Only once every 12 years will the Olympian King of the Gods stand beside the lead star of the zodiac with the Moon sweeping by on Valentine’s Day, and it’s happening this year.

So what does it mean? As our largest planet and mythological ruler of the heavens, Jupiter has dominion over the sky. Jupiter also has 12-year orbit, which means the planet spends about one year in every region of the zodiac.

Right now, Jupiter is among the stars of Aries. The brightest star in Aries is Hamal, which means the star at the head, or the “leading one.”

Jupiter and Hamal joined by the waxing Moon will be visible high in the West two hours after sunset on Wednesday, February 14, Valentine’s Day. In imagining what Jupiter might have to say from this particular throne of stars on such a day, I land on the George MacDonald’s novel “Phantastes,” in which he writes: It is by loving, and not by being loved, that one can come nearest the soul of another.

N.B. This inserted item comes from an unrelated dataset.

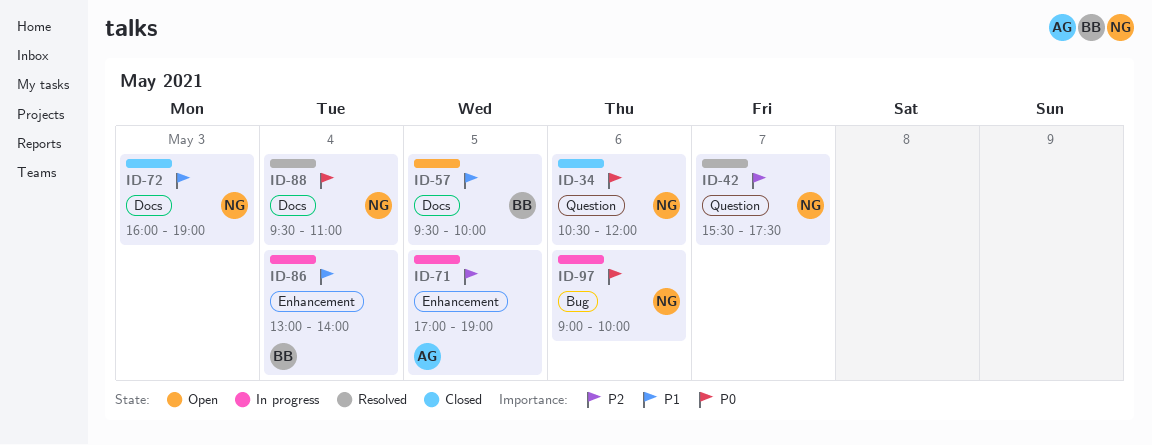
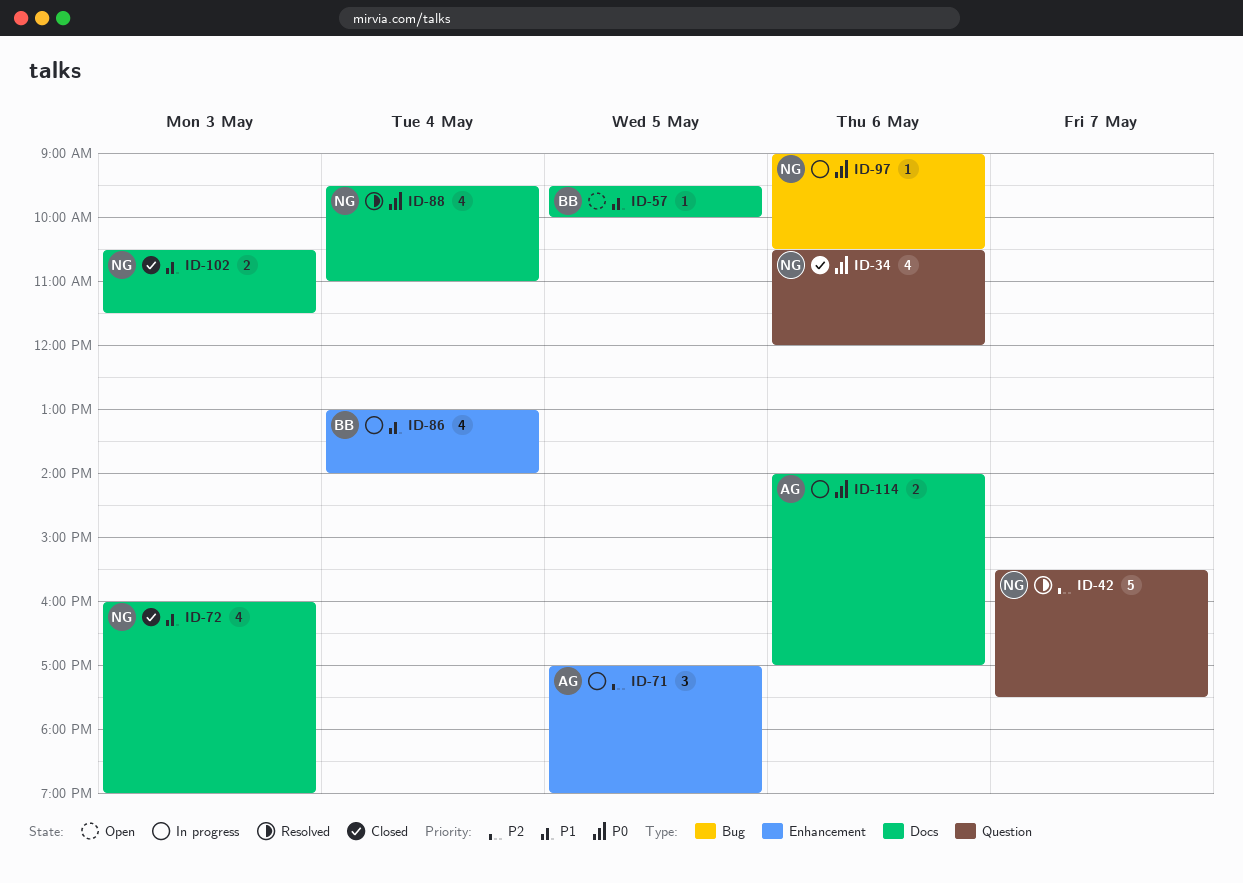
ID-97, ends: 10:00 -> 10:30
ID-102: none -> present
ID-114: none -> present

MacDonald was Scottish and this novel, A Fairy Romance for Men and Women, was published in 1858. It follows the tale of a young man who is pulled into a dreamlike world in search of his ideal love.

MacDonald was deeply influenced by the German Romantics, especially Novalis, and this particular novel had a pronounced influence on writers like CS Lewis and JRR Tolkein.

And for this week, consider, Jupiter moves among the stars of Aries. It will be 12 years before this happens again, when we may find that All love will, one day, as George MacDonald wrote, meet with its return.